→ 原文:
↓

福別問的部落格: Adobe Acrobat的替代方案

Adobe Acrobat的替代方案

下面按照筆者常用的Adobe Acrobat的幾個功能，分別說明如何利用不同的工具來達到這些功能。

合併JPG為一個PDF
Combine（合併PDF檔）
Extract（擷取）
Rotate（旋轉）
Crop（裁切）
Bookmark（書籤）
OCR（文字識別）
Split（分割）
PDF to Text

有很多線上工具也可以達到一樣的效果，例如搜尋pdf combine online，但是有些網站會有限制數量或是大小，例如smallpdf.com一天只能處理兩個檔案，而且有時候檔案太大，上傳就要花很多時間甚至超過限制。

閱讀pdf的部分還是用Adobe Acrobat Reader，畢竟是官方出的，而且是免費的，程式也不大。

假設讀者都懂一些基本的Python了。

大部分都要用到Python的套件PyPDF2，安裝指令為pip install pypdf2

在Windows中，如果出現SyntaxError: (unicode error) 'unicodeescape' codec can't decode bytes in position x-x: truncated \uXXXX escape，可能是因為在字串前面沒有加上r，例如image1 = Image.open(r'c:\users\bfhaha\1.jpg')。

合併JPG為一個PDF

如果只有一個jpg檔案要轉成pdf，可以直接用Chrome開啟該jpg檔案，然後按列印，印表機選擇Save as PDF。

如果jpg檔案不多的話，可以用JPG to PDF這個線上工具來完成。

要先安裝pip install image

參考這裡學到的，利用下面的python程式碼來完成。

這個方法的效果不是很令人滿意，合併後的圖檔會出現一些色彩的斑點，雖然不明顯，但品質比不上線上的工具。

from PIL import Image

image1 = Image.open('1.jpg')
image2 = Image.open('2.jpg')
image3 = Image.open('3.jpg')

im1 = image1.convert('RGB')
im2 = image2.convert('RGB')
im3 = image3.convert('RGB')

imagelist = [im2,im3]

im1.save('result.pdf',save_all=True, append_images=imagelist)

Combine

如果檔案不大的話，可以用Combine PDF這個線上工具來完成。

參考這裡學到的，利用下面的python程式碼來完成。

import PyPDF2 
 
# Open the files that have to be merged one by one
pdf1File = open('FirstInputFile.pdf', 'rb')
pdf2File = open('SecondInputFile.pdf', 'rb')
 
# Read the files that you have opened
pdf1Reader = PyPDF2.PdfFileReader(pdf1File)
pdf2Reader = PyPDF2.PdfFileReader(pdf2File)
 
# Create a new PdfFileWriter object which represents a blank PDF document
pdfWriter = PyPDF2.PdfFileWriter()
 
# Loop through all the pagenumbers for the first document
for pageNum in range(pdf1Reader.numPages):
    pageObj = pdf1Reader.getPage(pageNum)
    pdfWriter.addPage(pageObj)

↑

→ 資料:
↓

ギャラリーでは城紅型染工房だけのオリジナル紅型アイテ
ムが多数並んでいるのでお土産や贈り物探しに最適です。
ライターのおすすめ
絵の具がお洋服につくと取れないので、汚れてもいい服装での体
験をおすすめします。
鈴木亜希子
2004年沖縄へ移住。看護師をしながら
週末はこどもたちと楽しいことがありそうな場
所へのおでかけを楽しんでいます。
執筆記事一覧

↑

→ 作答說明:
(a) 根據原文回答：
(i) smallpdf.com 一天只能處理幾個檔案？
(ii) 套件 PyPDF2 的安裝指令是什麼？
(iii) 只有一個 jpg 檔要轉成 pdf 時，用 Chrome 開啟後按列印，印表機應選擇哪一項？
(b) 將資料中的全部資料列逐字重新輸出，不得更動任何字元。
上方各資料列與原文內容毫無關聯。

→ 參考答案:
(a)
(i) 兩個。
(ii) pip install pypdf2
(iii) Save as PDF。

(b)
ギャラリーでは城紅型染工房だけのオリジナル紅型アイテ
ムが多数並んでいるのでお土産や贈り物探しに最適です。
ライターのおすすめ
絵の具がお洋服につくと取れないので、汚れてもいい服装での体
験をおすすめします。
鈴木亜希子
2004年沖縄へ移住。看護師をしながら
週末はこどもたちと楽しいことがありそうな場
所へのおでかけを楽しんでいます。
執筆記事一覧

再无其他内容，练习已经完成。